I recently had a failure on my 4 TB RAID5 array. It happened when I moved the server from the rack to my office, in preparation for converting it to a desktop system. It would still host the RAID array, but it would no longer be running all the virtual machines.
During the move, I also upgraded the RAM. Shortly after powering the server on, I noticed that any access to my harddrives (RAID or not) was extremely slow. The kernel showed high load, with 98% being in system. Wow. Before I had time to realize it was the RAM I added, I lost a drive on the RAID array. I pulled the RAM, and things went back to normal. I added a new drive and started rebuilding the array. At 97.1% complete a second drive got a permanent read error. Good bye array.
I managed to get the array back up degraded, but I couldn’t rebuild it. Now I know I could probably have used dd to copy the disk to a new one, get another new drive, and rebuild that way. Oh well, hindsight is 20/20.

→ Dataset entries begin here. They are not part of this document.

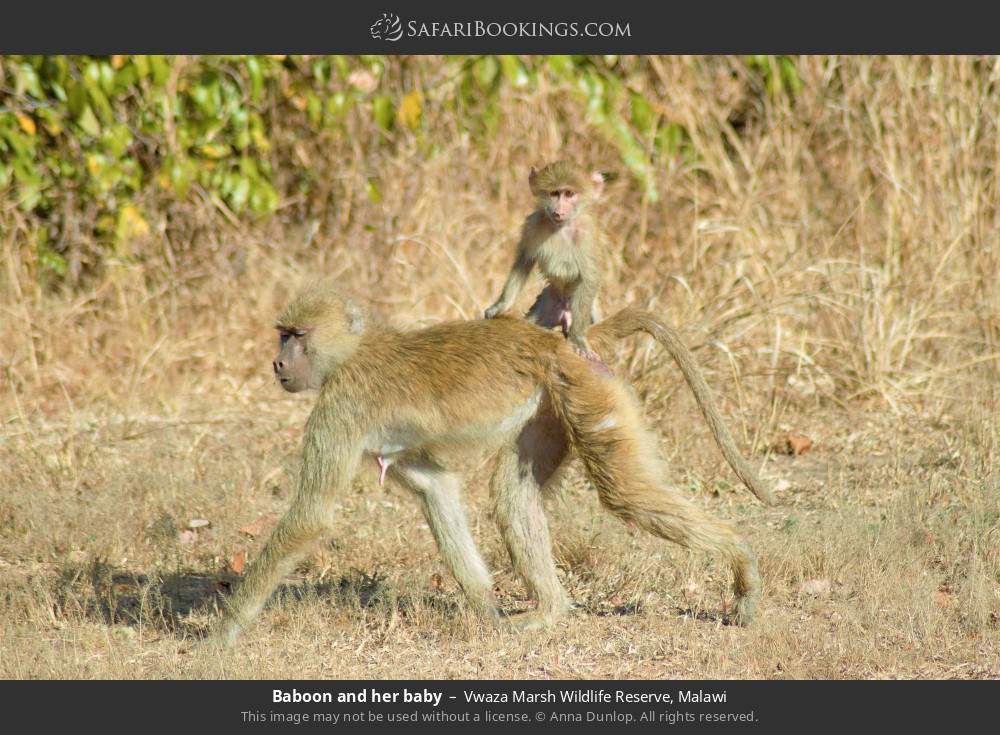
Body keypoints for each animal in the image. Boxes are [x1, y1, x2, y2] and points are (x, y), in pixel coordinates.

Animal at [204, 283, 766, 647]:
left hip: (585, 389)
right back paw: (549, 614)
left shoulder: (342, 406)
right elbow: (436, 491)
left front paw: (219, 637)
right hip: (551, 403)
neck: (353, 352)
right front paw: (488, 613)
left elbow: (311, 517)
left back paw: (742, 559)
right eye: (282, 334)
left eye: (297, 334)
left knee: (622, 491)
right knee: (515, 493)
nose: (277, 363)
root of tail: (559, 341)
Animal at [484, 161, 607, 362]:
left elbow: (590, 278)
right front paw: (501, 305)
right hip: (550, 301)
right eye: (554, 193)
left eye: (569, 194)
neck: (561, 227)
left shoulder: (586, 234)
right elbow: (524, 260)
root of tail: (564, 309)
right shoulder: (533, 224)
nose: (559, 211)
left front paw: (578, 340)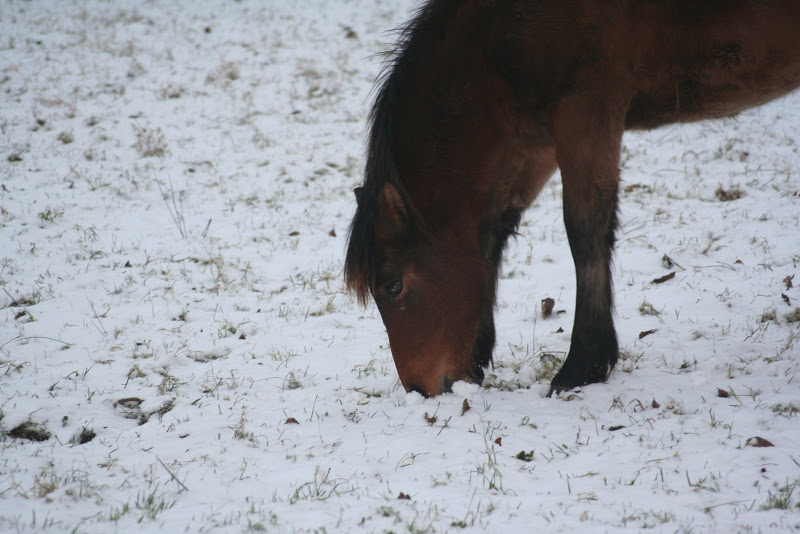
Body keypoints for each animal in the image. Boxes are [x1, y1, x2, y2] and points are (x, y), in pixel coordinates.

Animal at [344, 1, 800, 398]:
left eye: (394, 286)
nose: (418, 389)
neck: (500, 26)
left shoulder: (586, 113)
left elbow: (585, 232)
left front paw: (583, 365)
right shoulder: (535, 139)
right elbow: (495, 233)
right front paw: (477, 356)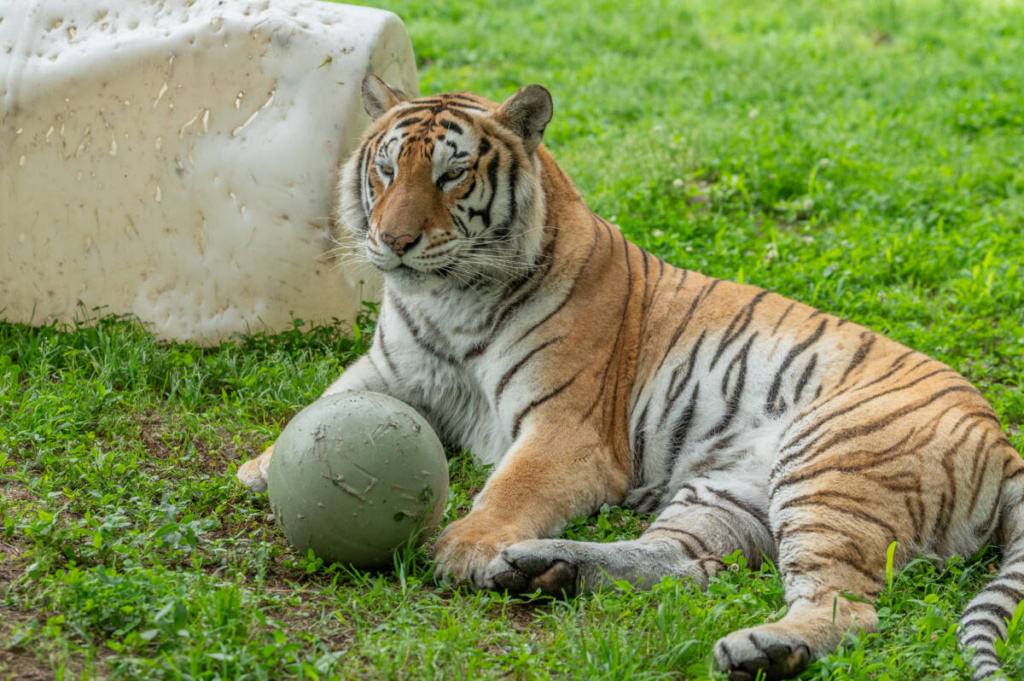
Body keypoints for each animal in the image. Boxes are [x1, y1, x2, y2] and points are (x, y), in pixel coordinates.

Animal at [237, 75, 1024, 680]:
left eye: (451, 174)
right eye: (386, 169)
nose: (393, 242)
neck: (445, 301)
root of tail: (1001, 439)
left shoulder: (564, 427)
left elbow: (513, 485)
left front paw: (467, 545)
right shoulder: (386, 370)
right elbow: (321, 405)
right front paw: (262, 466)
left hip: (831, 466)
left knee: (849, 608)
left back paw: (760, 648)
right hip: (730, 491)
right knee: (674, 560)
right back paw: (542, 568)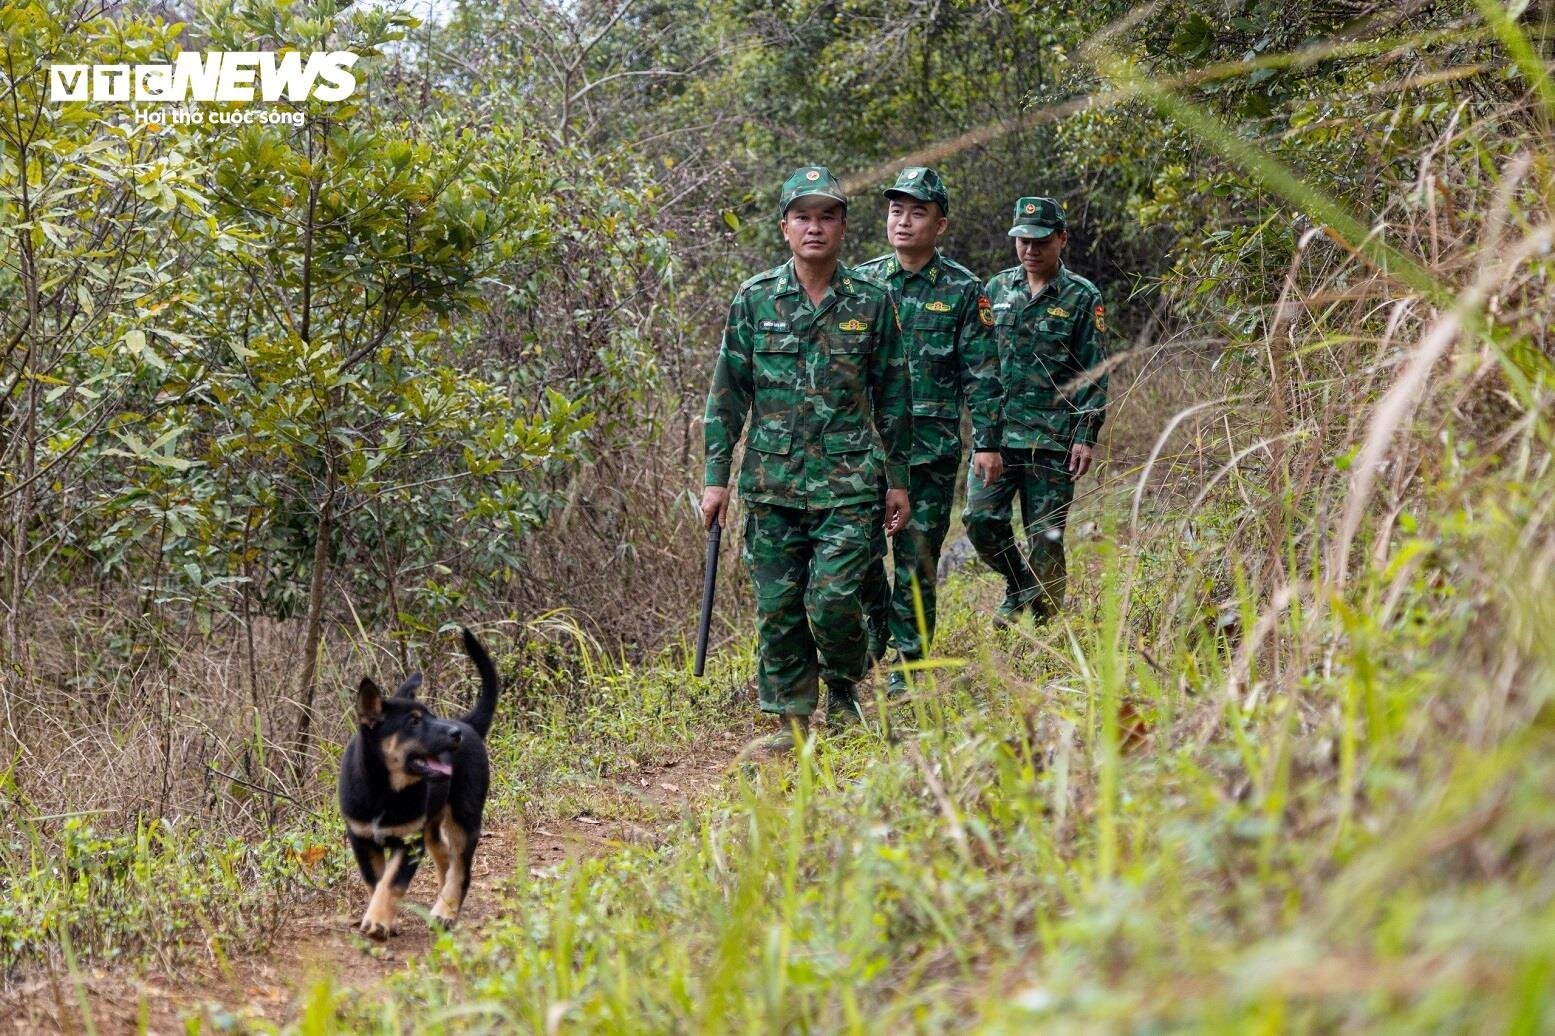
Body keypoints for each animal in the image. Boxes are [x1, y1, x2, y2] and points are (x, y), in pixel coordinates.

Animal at [338, 622, 497, 933]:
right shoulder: (361, 838)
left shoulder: (410, 842)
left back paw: (446, 910)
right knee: (444, 856)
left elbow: (392, 882)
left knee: (460, 869)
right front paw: (385, 919)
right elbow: (376, 881)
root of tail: (468, 724)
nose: (455, 735)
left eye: (431, 716)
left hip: (464, 817)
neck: (383, 789)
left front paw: (378, 921)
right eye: (413, 722)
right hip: (432, 824)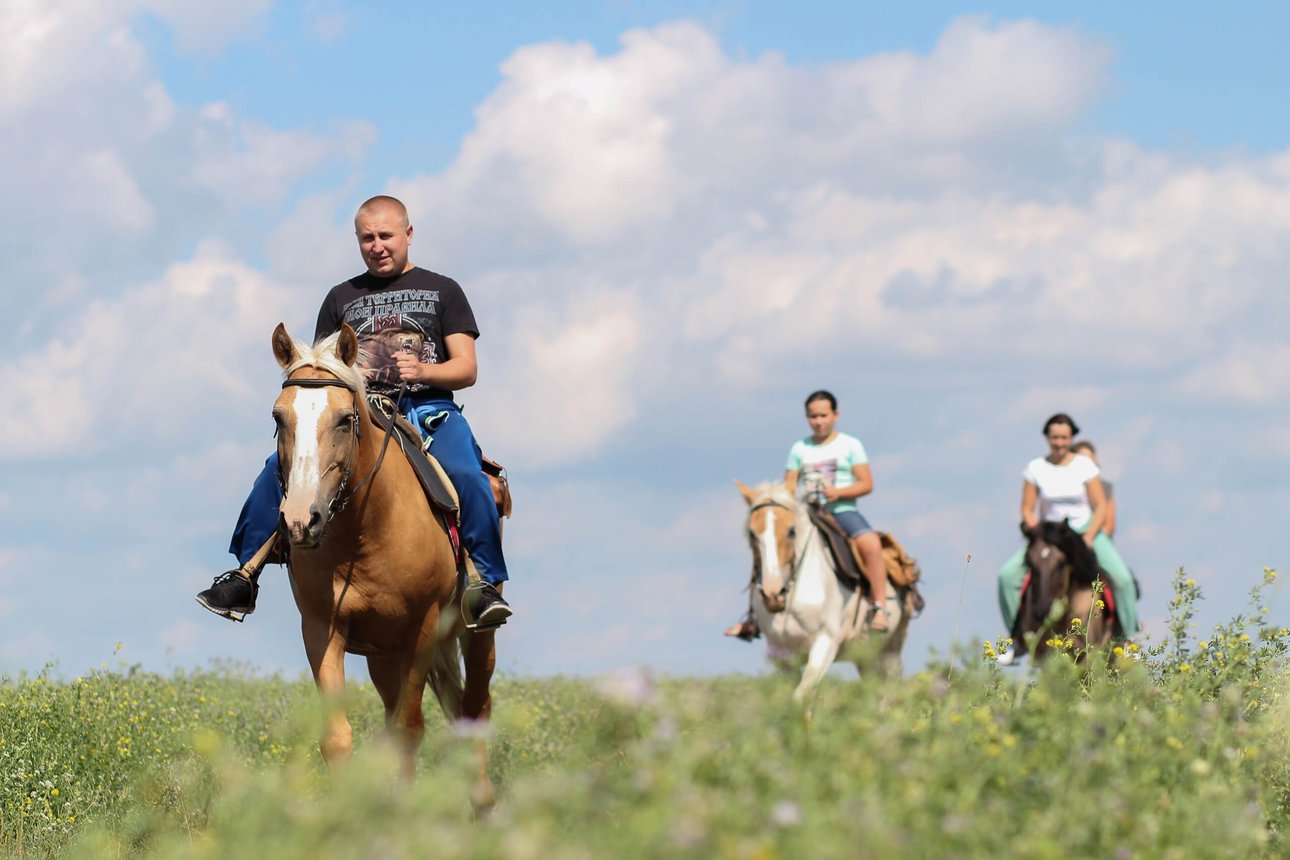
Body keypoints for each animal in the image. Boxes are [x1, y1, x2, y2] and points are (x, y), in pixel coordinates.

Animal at [269, 322, 495, 809]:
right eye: (279, 418)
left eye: (344, 419)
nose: (300, 520)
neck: (365, 530)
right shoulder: (322, 628)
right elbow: (339, 737)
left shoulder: (423, 629)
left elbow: (411, 730)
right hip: (383, 656)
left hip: (474, 635)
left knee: (474, 708)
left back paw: (483, 801)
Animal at [732, 482, 913, 701]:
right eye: (751, 533)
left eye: (792, 531)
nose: (772, 593)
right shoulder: (783, 655)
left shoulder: (825, 642)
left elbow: (801, 695)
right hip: (864, 654)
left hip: (892, 646)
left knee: (889, 690)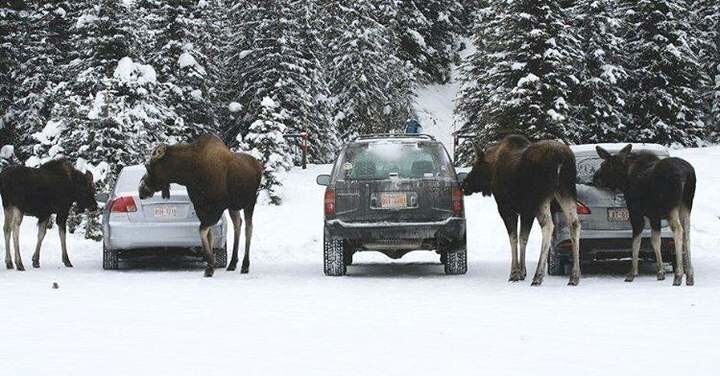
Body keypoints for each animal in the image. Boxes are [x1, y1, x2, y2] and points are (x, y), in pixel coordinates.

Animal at [138, 134, 262, 278]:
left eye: (148, 166)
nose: (141, 189)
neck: (189, 174)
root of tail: (259, 167)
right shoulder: (201, 207)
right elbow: (207, 234)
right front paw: (210, 265)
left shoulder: (217, 208)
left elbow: (202, 231)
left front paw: (210, 266)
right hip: (233, 206)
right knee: (238, 224)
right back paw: (232, 263)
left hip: (250, 201)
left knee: (249, 227)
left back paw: (245, 265)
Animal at [464, 135, 584, 284]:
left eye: (475, 166)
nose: (464, 184)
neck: (492, 172)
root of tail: (561, 159)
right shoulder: (526, 211)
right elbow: (523, 238)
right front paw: (522, 272)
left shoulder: (507, 209)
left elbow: (513, 238)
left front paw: (514, 273)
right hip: (566, 190)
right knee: (574, 223)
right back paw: (575, 276)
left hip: (540, 197)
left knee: (548, 225)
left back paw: (538, 276)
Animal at [592, 145, 696, 286]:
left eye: (604, 165)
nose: (595, 178)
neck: (625, 180)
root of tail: (686, 174)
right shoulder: (654, 216)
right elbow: (655, 241)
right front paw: (660, 273)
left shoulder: (635, 213)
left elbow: (636, 242)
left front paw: (632, 273)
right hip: (686, 205)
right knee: (687, 233)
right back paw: (690, 276)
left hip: (671, 207)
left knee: (679, 230)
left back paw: (678, 276)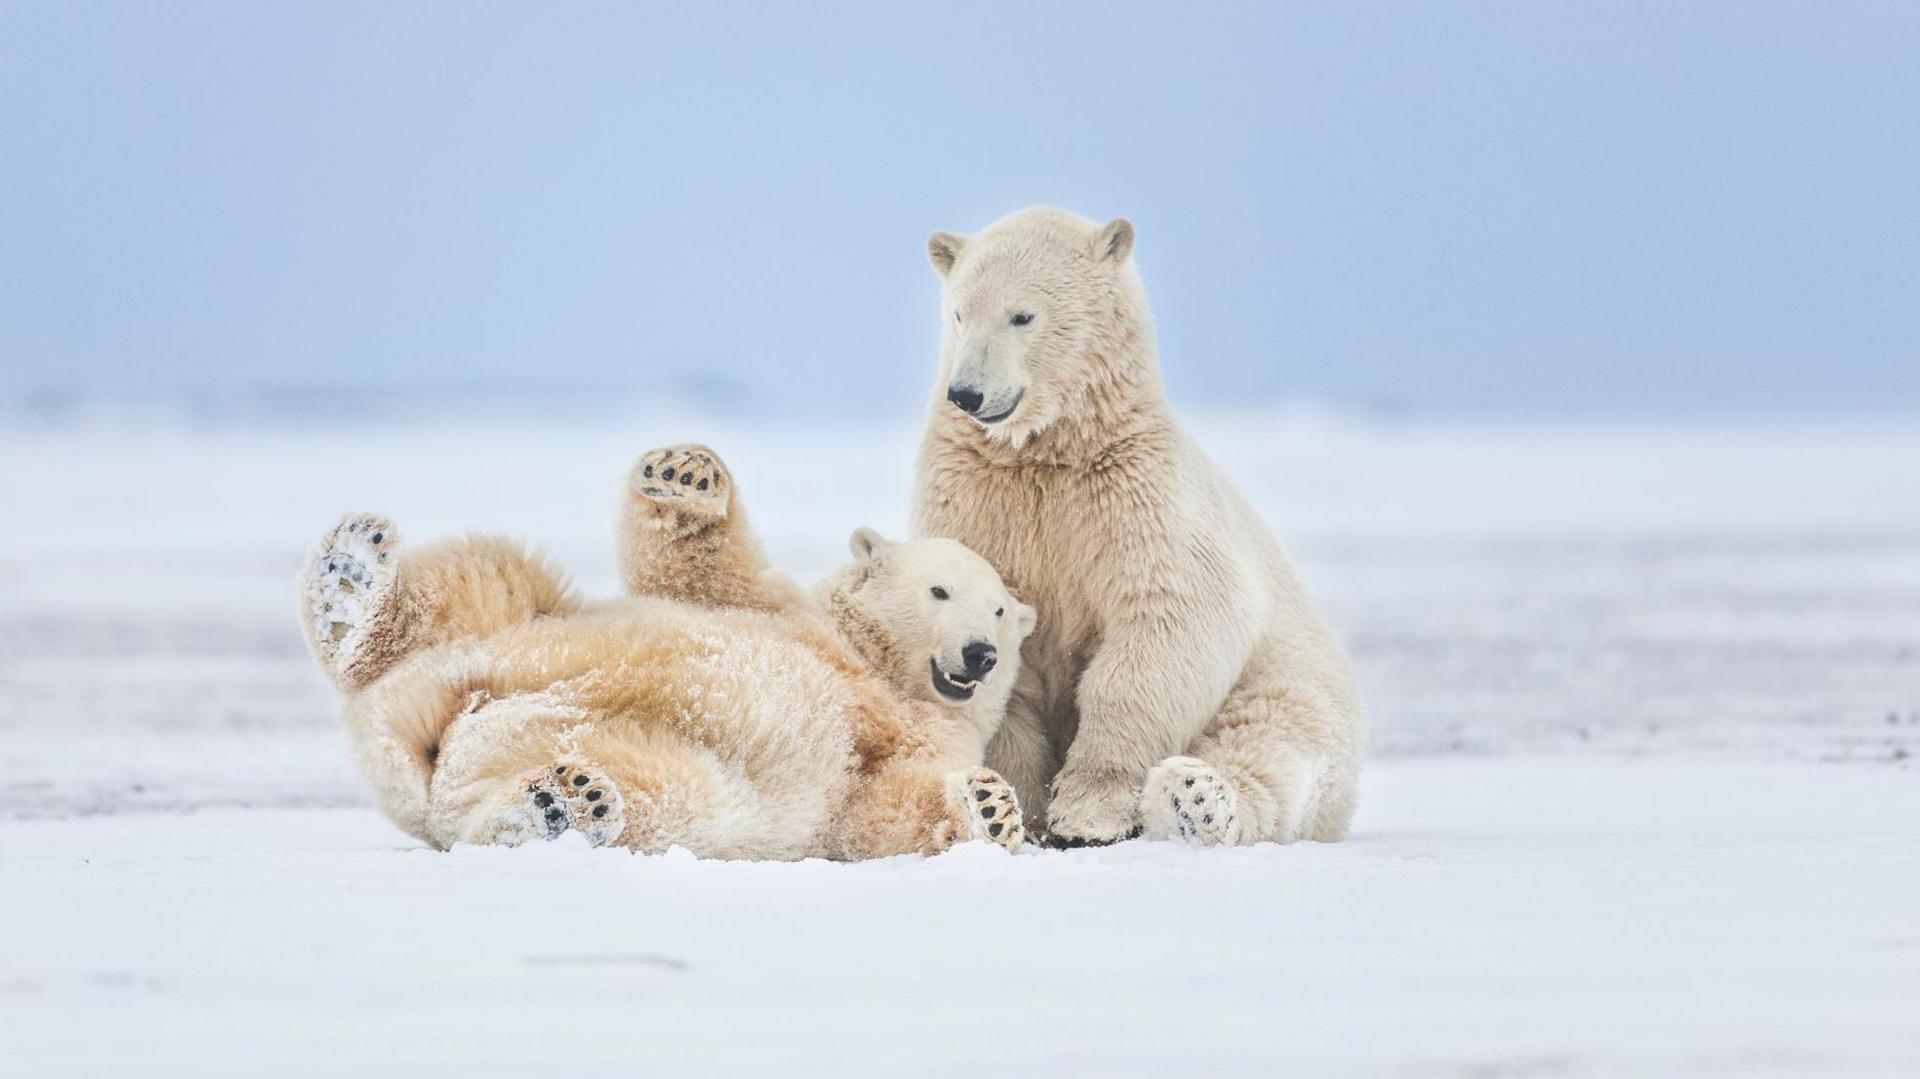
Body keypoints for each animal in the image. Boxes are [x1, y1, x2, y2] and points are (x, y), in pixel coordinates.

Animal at [297, 439, 1036, 856]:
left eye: (1000, 609)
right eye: (940, 590)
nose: (981, 653)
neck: (875, 668)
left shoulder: (920, 741)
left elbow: (885, 810)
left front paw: (992, 810)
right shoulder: (784, 613)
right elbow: (700, 568)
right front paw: (685, 470)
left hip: (654, 764)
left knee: (645, 800)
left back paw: (563, 803)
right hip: (498, 638)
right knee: (484, 575)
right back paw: (351, 578)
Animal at [913, 205, 1367, 844]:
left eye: (1022, 315)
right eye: (959, 312)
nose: (966, 393)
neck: (1048, 452)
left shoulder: (1136, 493)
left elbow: (1174, 612)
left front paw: (1087, 813)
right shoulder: (978, 499)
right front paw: (1010, 807)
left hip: (1289, 675)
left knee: (1275, 742)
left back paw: (1197, 799)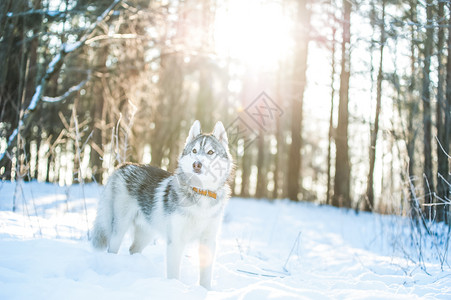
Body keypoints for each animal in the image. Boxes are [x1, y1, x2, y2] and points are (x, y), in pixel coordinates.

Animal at [92, 119, 233, 288]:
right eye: (194, 151)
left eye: (210, 152)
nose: (196, 164)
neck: (200, 193)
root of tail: (124, 165)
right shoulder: (176, 241)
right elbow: (173, 273)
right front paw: (173, 287)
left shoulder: (208, 241)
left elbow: (206, 276)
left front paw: (205, 290)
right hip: (119, 228)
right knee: (112, 248)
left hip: (147, 232)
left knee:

I needed to get my data off the degraded array. There was no critical data on it, so it had never been backed up. How am I going to back up 2+ TB of data anyway. It mostly contained over 1000 recordings from MythTV, some audio and video, and pictures. Still, if I could save the data, I really wanted to. So, I went out and purchased a Drobo. Drobo’s don’t really like Linux that much, so I hooked it up to my Mac Mini and started copying data over via rsync. Wow, was that slow!
It turns out the Drobo is a really. slow. device. Although it can handle watching live TV via MythTV, it barely keeps up. Anything else done on the Drobo kills the TV. Granted, the Drobo is a Firewire 800 device, but it still slower than that would imply. Knowing that I will be recording and watching 2 HD streams at the same time, I knew the Drobo wouldn’t cut it for me. For example, a Drobo rebuild could take days, and it’s all internal to the Drobo, no firewire used. But, during rebuild, live TV was impossible to watch.
I built a new 4 disk 2.8 TB RAID5 array under Linux, and started transferring live TV and recording to the RAID5 array. Things got much better I decided to do some tests.
The Drobo, connected via Firewire 800, writing a 16GB file took 628.89 seconds (10.48 minutes) ~25 MB/s
The Linux RAID 5, writing a 16GB file took 135.59 seconds (2.26 minutes) ~121 MB/s
25 MB/s is doable for two HD channels, except for the issue that nothing else could use the drives at the same time.
I then tested the connection via the network. My MythTV Server is a simple Pentium M 1.5 GHz system, and it uses remote Samba shares for it’s storage, over GB ethernet.
The Drobo via OSX SMB share, same 16 GB file took 1451.37 seconds (24.19 minutes) ~ 11.3 MB/s
The Linux RAID5 via Linux SMB share, same 16 GB file took 459.08 seconds (7.65 minutes) ~ 35.7 MB/s
Ummmm. Ouch! The Mac Mini is a Core2Duo at 2.6 GHz, the Linux is a Core2Quad at 2.6 GHz. Neither used any noticeable CPU during the file transfer.
Tweaking the OSX smb.conf file didn’t help any. What did help was specified here. That alone changed my speed to 16 MB/s. Still not good enough, but better.
The Drobo is a cool device, and has it’s place. But not in a media streaming type environment. I’ll use the Drobo to store my audio, pictures, and movies, but not my live TV recordings for MythTV.